**Task instructions:**
Check every line below for the string "rect", and copy the lines that contain it.

Collected data

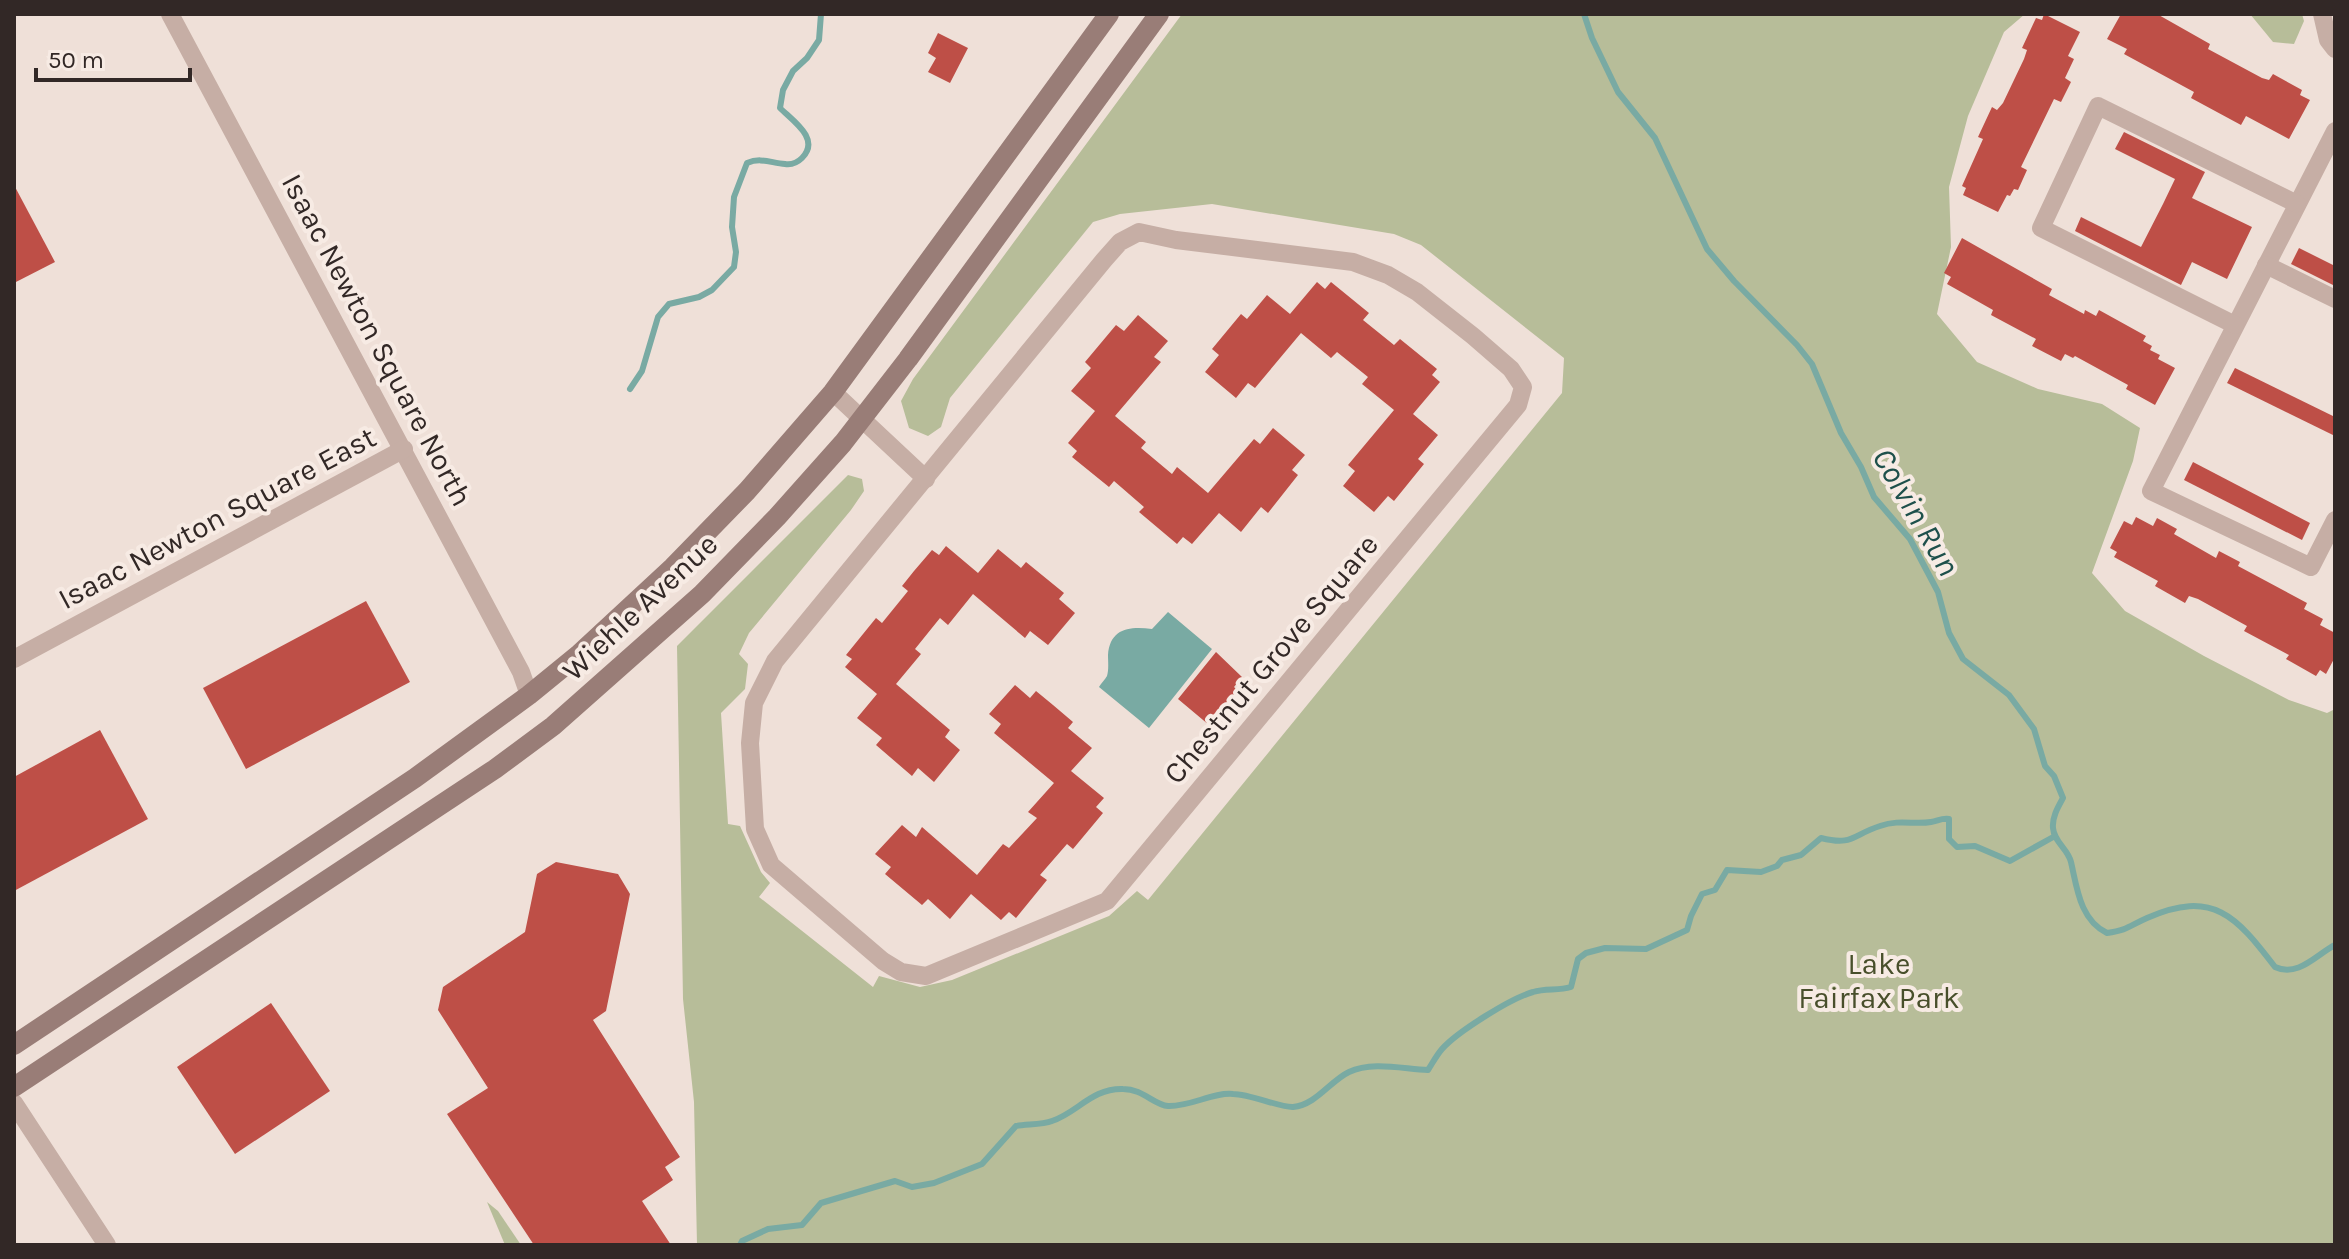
<svg xmlns="http://www.w3.org/2000/svg" width="2349" height="1259" viewBox="0 0 2349 1259" font-family="Karla,sans-serif">
  <style>
    .green { fill: #b7bd99 }
    .water { fill: #79aaa3 }
    .lines { fill: none; stroke-linecap: round; stroke-linejoin: round }
    .stream { stroke: #79aaa3; stroke-width: 6 }
    .building { fill: #be4f47 }
    .street { stroke: #c6aea5; stroke-width: 18 }
    .secondary { stroke: #997d77; stroke-width: 20 }
    .labels { text-anchor: middle; dominant-baseline: central; stroke-width: 8; stroke-linejoin: round; paint-order: stroke }
    .street-label { font-size: 30px; fill: #322826; stroke: #f7ebe4 }
    .park-label { font-size: 30px; fill: #484f2b; stroke: #f7ebe4 }
    .water-label { font-size: 32px; font-style: italic; fill: #1e504b; stroke: #f7ebe4 }
  </style>
  <rect width="100%" height="100%" fill="#efe0d8"/>
  <g class="green">
    <polygon points="1182,14 2025,14 2004,32 1968,116 1949,187 1951,247 1937,314 1977,362 2038,389 2102,404 2140,428 2133,461 2092,573 2125,611 2204,656 2289,700 2327,713 2335,709 2335,1245 697,1245 694,1102 683,999 677,646 848,475 862,479 864,491 851,510 749,633 739,654 748,664 745,689 721,713 728,824 740,826 761,872 770,883 759,897 873,987 879,976 920,987 952,980 1109,916 1137,891 1148,900 1562,393 1564,358 1421,245 1394,234 1212,204 1120,214 1093,222 950,398 941,427 928,436 909,428 901,401 913,379"/>
    <polygon points="2250,14 2302,14 2304,21 2294,44 2273,42"/>
    <polygon points="487,1202 498,1211 521,1245 505,1245"/>
  </g>
  <path class="water" d="M1168,612L1212,649L1149,728L1099,687C1101,683 1105,680 1107,676C1109,670 1108,661 1108,655C1110,628 1130,626 1152,629Z"/>
  <g class="lines">
    <g class="stream">
      <path d="M1584,14L1592,38L1618,92L1655,138L1707,249L1734,281L1797,345L1812,364L1841,433L1861,467L1874,497L1910,539L1938,592L1949,633L1963,659L2009,695L2034,729L2045,766L2054,776L2063,798C2058,807 2052,817 2053,828C2054,842 2068,849 2071,862C2077,888 2080,920 2107,933C2128,930 2129,926 2147,918C2213,889 2236,916 2275,967C2298,978 2317,954 2335,945"/>
      <path d="M630,389L642,371L658,317L669,304L699,297L712,290L734,267L736,252L732,227L734,197L747,163C761,157 771,163 785,164C792,165 797,163 802,158C821,139 793,121 780,108L783,90L793,71L807,58L819,40L821,14"/>
      <path d="M740,1245L742,1241L768,1229L802,1225L821,1203L895,1181L912,1187L934,1183L982,1164L1016,1126C1027,1124 1042,1125 1052,1121C1077,1113 1092,1088 1123,1089C1143,1089 1154,1105 1168,1106C1190,1107 1213,1092 1233,1094C1250,1094 1282,1108 1293,1107C1316,1105 1330,1081 1349,1072C1372,1061 1403,1069 1428,1070C1432,1064 1436,1056 1442,1049C1457,1032 1511,998 1533,992C1546,988 1558,991 1571,987L1578,959L1586,953L1605,948L1646,949L1687,930L1691,916L1702,894L1715,890L1727,870L1761,872L1777,866L1782,860L1801,855L1821,838C1853,846 1852,835 1880,826C1900,819 1914,825 1931,822C1938,821 1941,818 1949,819V839L1957,847L1975,846L2010,861L2055,836"/>
    </g>
  </g>
  <g class="building">
    <polygon points="2044,14 2080,32 2068,56 2074,59 2065,78 2071,82 2061,102 2054,99 2021,167 2027,170 2018,190 2014,189 2010,196 2007,195 1998,212 1963,195 1966,188 1962,186 1983,139 1978,137 1992,107 1997,110 2003,103 2024,59 2027,50 2022,48 2036,18 2042,20"/>
    <polygon points="2121,14 2157,14 2210,44 2208,49 2262,78 2269,80 2273,74 2302,90 2300,95 2310,100 2289,139 2246,116 2241,125 2191,98 2194,92 2124,54 2127,49 2107,39"/>
    <polygon points="938,33 968,48 950,83 928,72 936,58 928,53"/>
    <polygon points="2124,132 2205,172 2192,198 2252,227 2227,279 2192,262 2181,285 2075,231 2081,217 2141,247 2163,204 2175,179 2115,149"/>
    <polygon points="14,185 55,262 14,283"/>
    <polygon points="1962,238 2052,289 2049,295 2084,314 2085,310 2096,316 2099,310 2146,336 2143,341 2152,346 2150,350 2160,355 2158,359 2175,368 2155,405 2126,389 2128,385 2075,356 2073,358 2065,354 2061,361 2032,346 2036,339 1991,315 1993,310 1947,284 1951,277 1944,273"/>
    <polygon points="2299,248 2335,266 2335,286 2291,264"/>
    <polygon points="1317,282 1325,289 1331,282 1369,313 1363,320 1394,345 1400,339 1437,369 1432,375 1440,382 1413,414 1438,435 1418,459 1424,464 1394,501 1388,496 1374,512 1343,486 1355,471 1348,465 1394,410 1362,384 1368,377 1337,352 1331,358 1301,333 1255,388 1248,383 1236,398 1205,372 1219,355 1212,349 1241,314 1247,319 1267,295 1290,314"/>
    <polygon points="1138,315 1168,341 1154,357 1161,362 1115,416 1146,442 1141,448 1172,474 1177,467 1208,493 1254,439 1260,444 1273,428 1305,455 1292,470 1298,475 1268,513 1261,507 1241,532 1219,513 1192,544 1183,537 1177,544 1139,512 1144,507 1114,481 1109,487 1072,457 1077,451 1068,443 1095,411 1071,391 1091,368 1085,362 1116,325 1124,331"/>
    <polygon points="2235,368 2335,417 2335,436 2227,383"/>
    <polygon points="2193,462 2310,523 2302,540 2184,480"/>
    <polygon points="2136,517 2153,526 2157,518 2177,529 2174,534 2216,558 2219,551 2240,562 2238,566 2307,603 2304,609 2323,619 2320,625 2335,633 2335,657 2326,674 2320,670 2316,676 2286,659 2289,655 2244,631 2247,626 2198,599 2189,596 2185,603 2155,586 2158,581 2114,557 2117,552 2110,548 2124,521 2132,525"/>
    <polygon points="946,546 978,573 998,549 1021,568 1026,562 1064,593 1059,599 1075,613 1048,645 1030,631 1025,638 973,594 948,625 940,618 915,649 921,654 896,684 950,730 945,737 960,750 934,782 918,768 912,776 876,745 882,738 857,718 877,694 845,667 852,659 846,655 876,618 882,623 908,591 902,586 914,571 932,550 939,555"/>
    <polygon points="366,601 410,682 246,769 203,688"/>
    <polygon points="1216,652 1242,677 1234,687 1238,691 1209,725 1178,699"/>
    <polygon points="1015,685 1030,698 1036,691 1053,705 1073,722 1068,728 1092,748 1071,771 1104,798 1096,807 1103,813 1073,849 1067,844 1040,875 1047,880 1016,918 1009,912 1001,920 971,894 950,919 928,899 922,905 885,874 891,867 875,854 902,825 916,837 922,827 977,875 1003,844 1009,848 1037,818 1028,812 1054,783 994,733 1001,724 989,714"/>
    <polygon points="100,730 148,819 14,891 14,777"/>
    <polygon points="556,862 618,874 630,894 606,1011 593,1020 680,1157 665,1167 673,1180 642,1201 671,1245 534,1245 447,1114 488,1088 438,1010 443,987 525,932 537,874"/>
    <polygon points="271,1003 330,1091 235,1154 177,1067"/>
  </g>
  <g class="lines">
    <g class="street">
      <polyline points="170,14 521,672 529,695"/>
      <polyline points="2322,14 2328,40 2335,49"/>
      <polyline points="2335,131 2151,491 2311,567 2335,520"/>
      <polygon points="1139,232 1176,240 1353,262 1388,275 1417,292 1473,336 1511,369 1523,387 1518,405 1107,901 926,976 901,972 883,961 771,865 755,829 750,743 754,703 775,661 1104,260 1120,242"/>
      <polyline points="2266,265 2335,299"/>
      <polyline points="2235,325 2041,228 2098,106 2297,204"/>
      <polyline points="833,392 926,479"/>
      <polyline points="14,659 404,449"/>
      <polyline points="14,1103 107,1245"/>
    </g>
    <g class="secondary">
      <polyline points="14,1045 415,778 529,695 578,655 673,567 747,491 833,392 1109,14"/>
      <polyline points="14,1087 495,769 553,726 702,594 777,517 843,443 908,359 1159,14"/>
    </g>
  </g>
  <g class="labels">
    <g class="street-label">
      <text transform="translate(377 340) rotate(62)">Isaac Newton Square North</text>
      <text transform="translate(217 518) rotate(-28)">Isaac Newton Square East</text>
      <text transform="translate(640 607) rotate(-43)">Wiehle Avenue</text>
      <text transform="translate(1271 659) rotate(-50)">Chestnut Grove Square</text>
    </g>
    <g class="park-label">
      <text x="1879" y="964">Lake<tspan x="1879" dy="34">Fairfax Park</tspan></text>
    </g>
    <g class="water-label">
      <text transform="translate(1916 512) rotate(60)">Colvin Run</text>
    </g>
  </g>
  <rect width="2349" height="1259" fill="none" stroke="#322826" stroke-width="32"/>
  <path d="M36 68v12h154v-12" fill="none" stroke="#322826" stroke-width="4"/>
  <text x="48" y="68" font-size="24" fill="#322826" stroke="#f7ebe4" stroke-width="6" paint-order="stroke">50 m</text>
</svg>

**Response:**
  <rect width="100%" height="100%" fill="#efe0d8"/>
  <rect width="2349" height="1259" fill="none" stroke="#322826" stroke-width="32"/>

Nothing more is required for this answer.